• **PROVIDED INFORMATION**:
----

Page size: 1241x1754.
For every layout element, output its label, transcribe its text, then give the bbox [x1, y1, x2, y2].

----

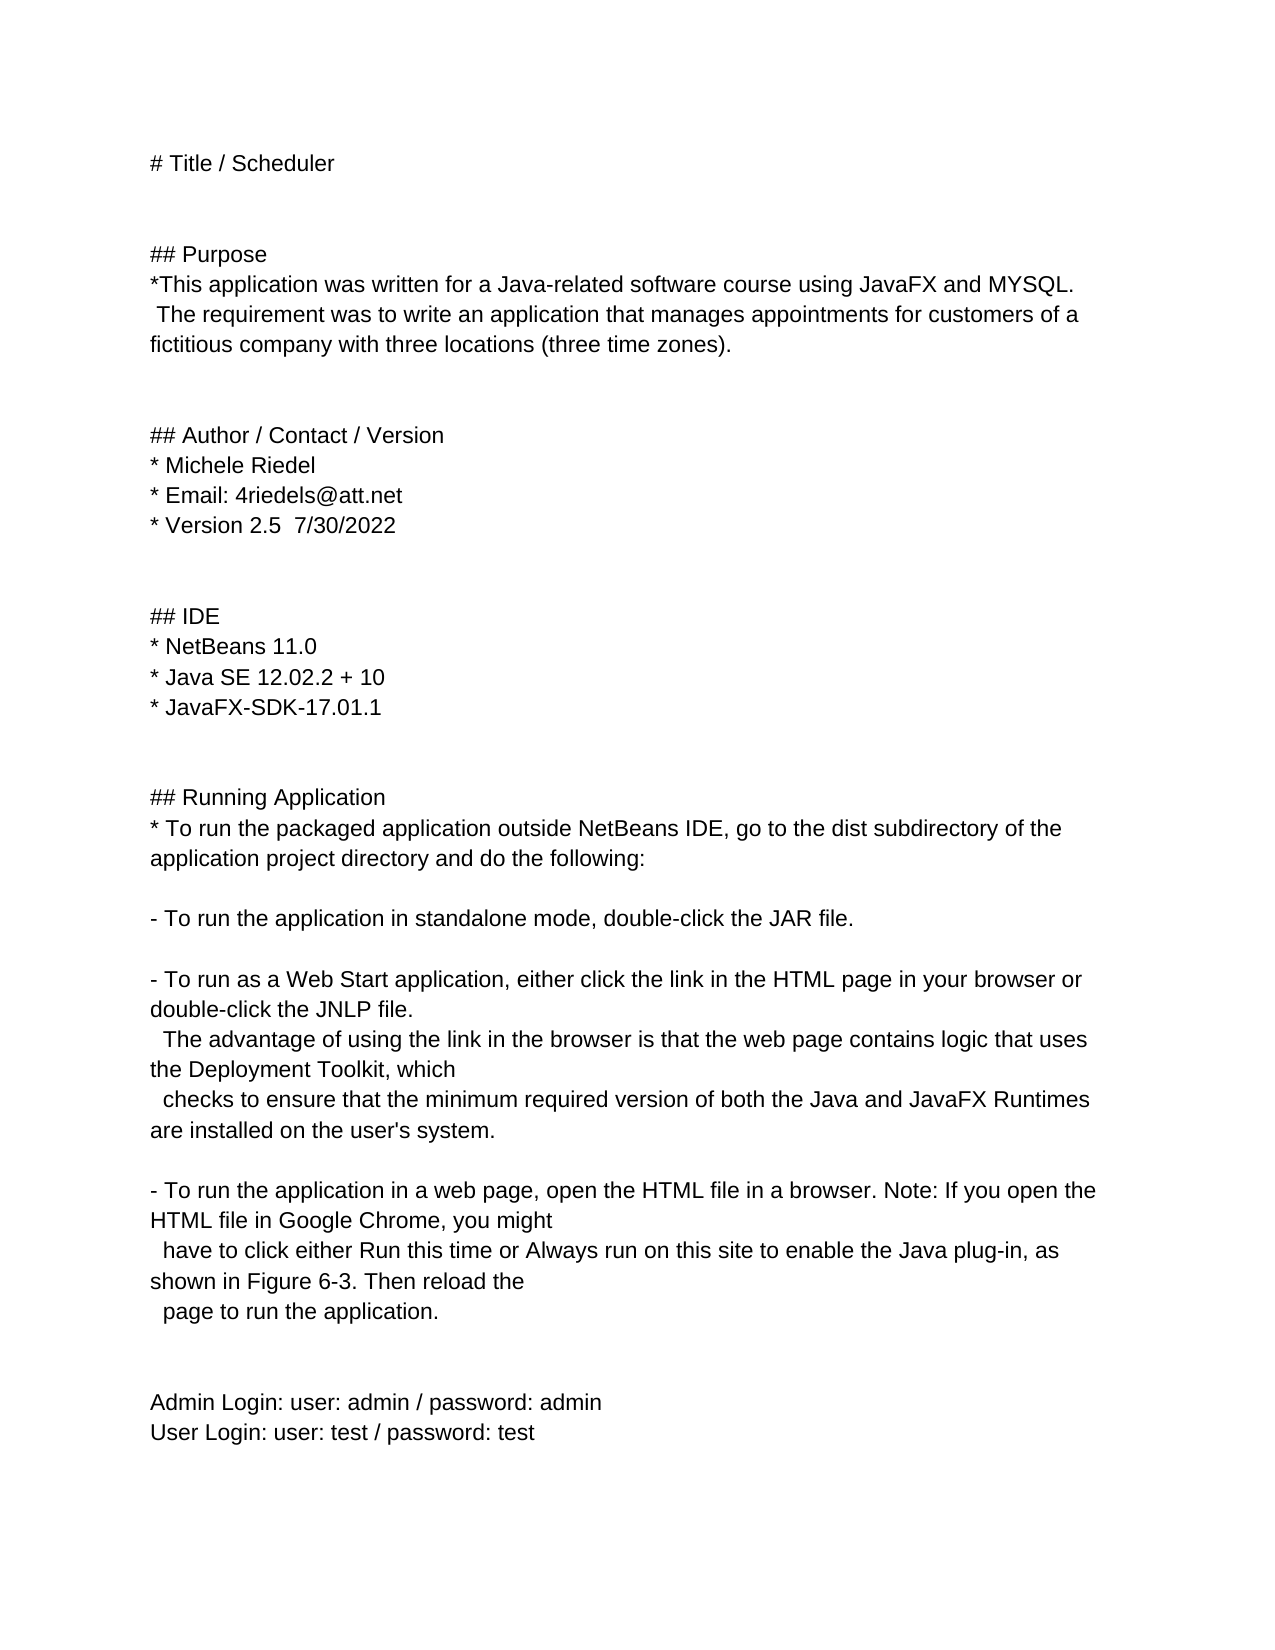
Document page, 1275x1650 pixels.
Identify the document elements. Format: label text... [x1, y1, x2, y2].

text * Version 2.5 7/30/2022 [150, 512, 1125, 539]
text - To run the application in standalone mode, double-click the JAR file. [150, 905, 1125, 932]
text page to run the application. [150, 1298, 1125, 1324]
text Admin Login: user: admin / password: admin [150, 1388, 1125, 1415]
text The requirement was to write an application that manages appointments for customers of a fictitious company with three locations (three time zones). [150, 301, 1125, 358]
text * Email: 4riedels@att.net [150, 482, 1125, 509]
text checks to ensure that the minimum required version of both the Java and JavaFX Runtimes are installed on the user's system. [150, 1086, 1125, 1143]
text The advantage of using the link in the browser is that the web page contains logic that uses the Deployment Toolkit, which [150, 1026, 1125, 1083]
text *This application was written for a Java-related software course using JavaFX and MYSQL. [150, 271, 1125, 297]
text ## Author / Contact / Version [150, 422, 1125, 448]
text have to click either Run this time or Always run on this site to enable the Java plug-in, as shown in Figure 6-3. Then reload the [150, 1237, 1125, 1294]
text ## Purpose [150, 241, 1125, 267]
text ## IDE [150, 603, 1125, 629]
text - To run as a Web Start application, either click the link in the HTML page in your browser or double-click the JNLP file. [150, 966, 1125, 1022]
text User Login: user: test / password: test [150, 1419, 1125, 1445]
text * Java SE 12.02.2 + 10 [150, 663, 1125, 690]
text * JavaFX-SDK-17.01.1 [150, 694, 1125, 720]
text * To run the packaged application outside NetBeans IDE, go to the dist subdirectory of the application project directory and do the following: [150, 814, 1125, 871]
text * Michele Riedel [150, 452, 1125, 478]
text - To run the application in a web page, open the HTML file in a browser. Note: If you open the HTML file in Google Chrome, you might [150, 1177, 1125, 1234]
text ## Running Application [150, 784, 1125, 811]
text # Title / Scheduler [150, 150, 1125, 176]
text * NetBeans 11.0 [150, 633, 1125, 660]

----

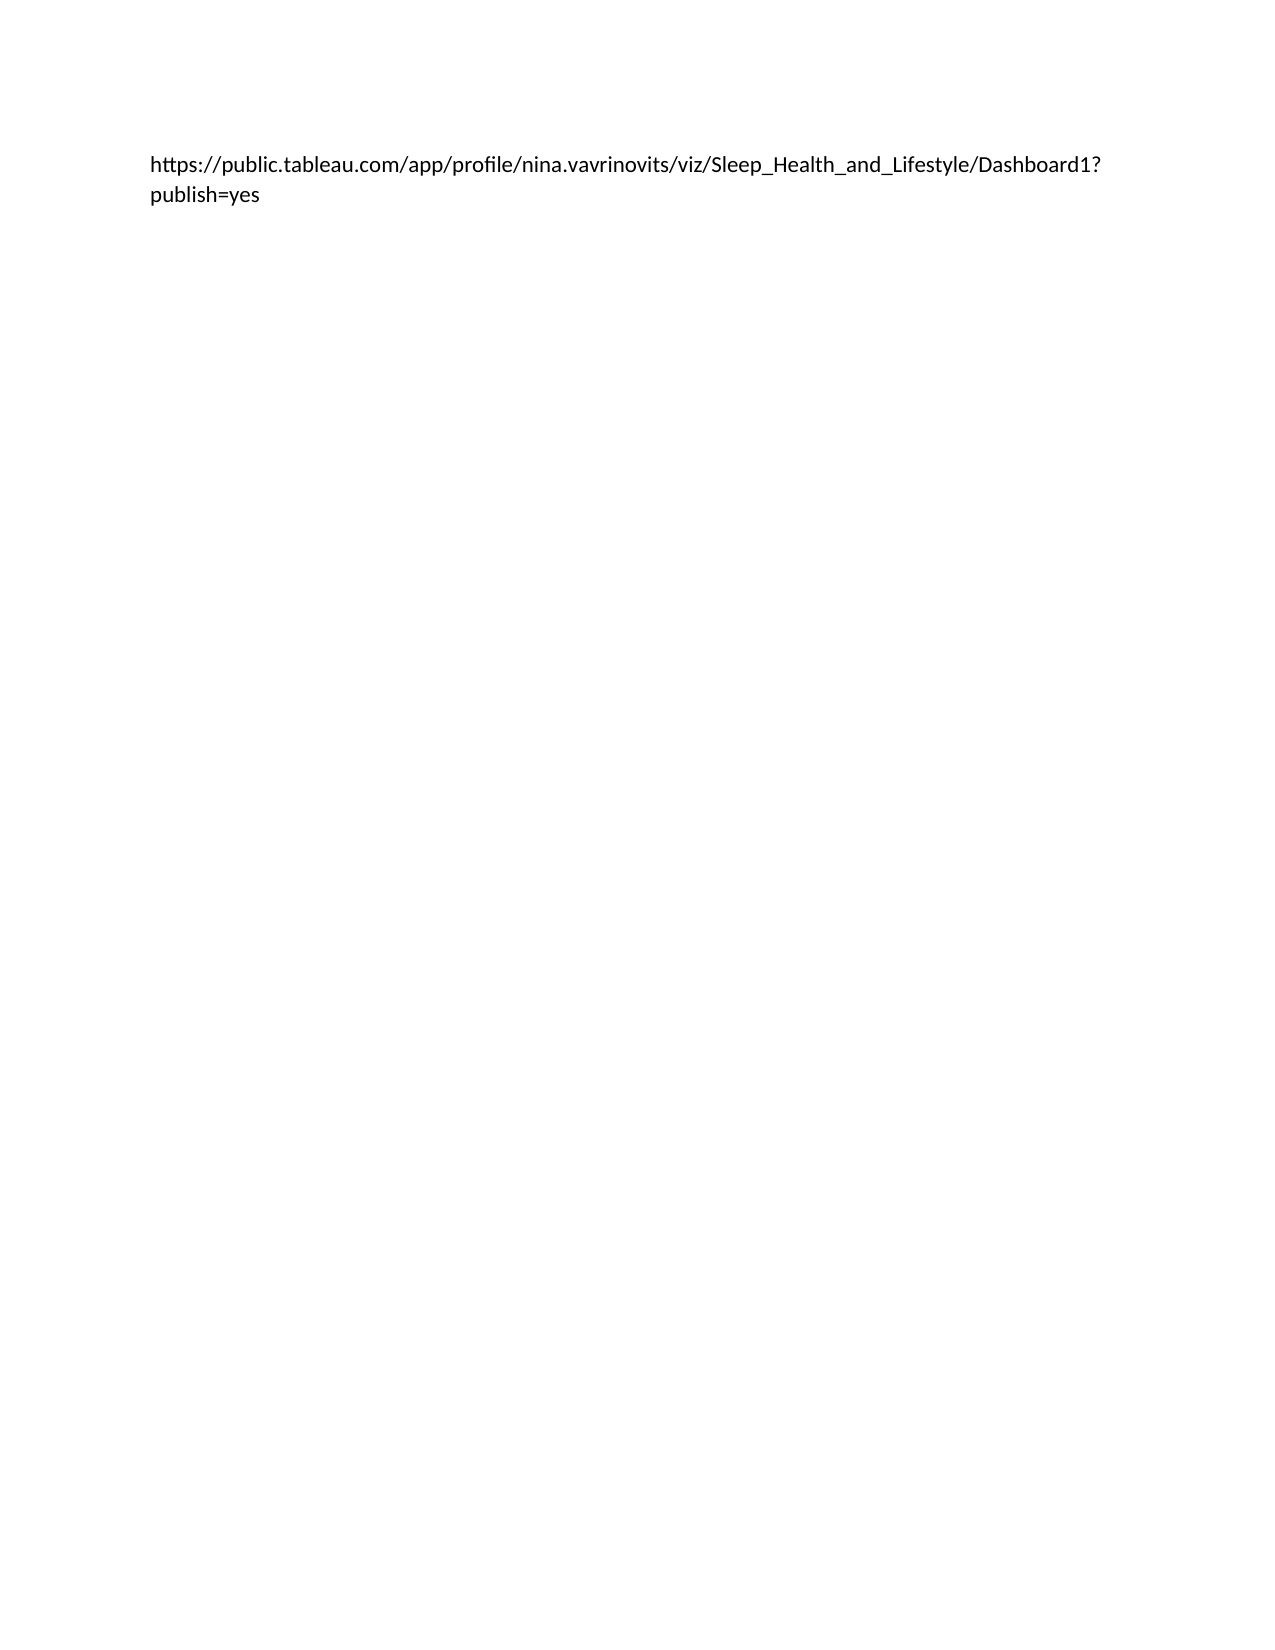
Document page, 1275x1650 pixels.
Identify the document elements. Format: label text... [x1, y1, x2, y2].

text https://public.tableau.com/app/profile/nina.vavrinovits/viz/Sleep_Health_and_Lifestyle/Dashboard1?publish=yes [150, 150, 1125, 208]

----

• **WHAT YOU NEED TO DO**: From the data above, output only the lines between the line containing "Page size: 1241x1754." and the line containing "For every layout", inclusive, exactly as written.

• **REPLY**:
Page size: 1241x1754.
For every layout element, output its label, transcribe its text, then give the bbox [x1, y1, x2, y2].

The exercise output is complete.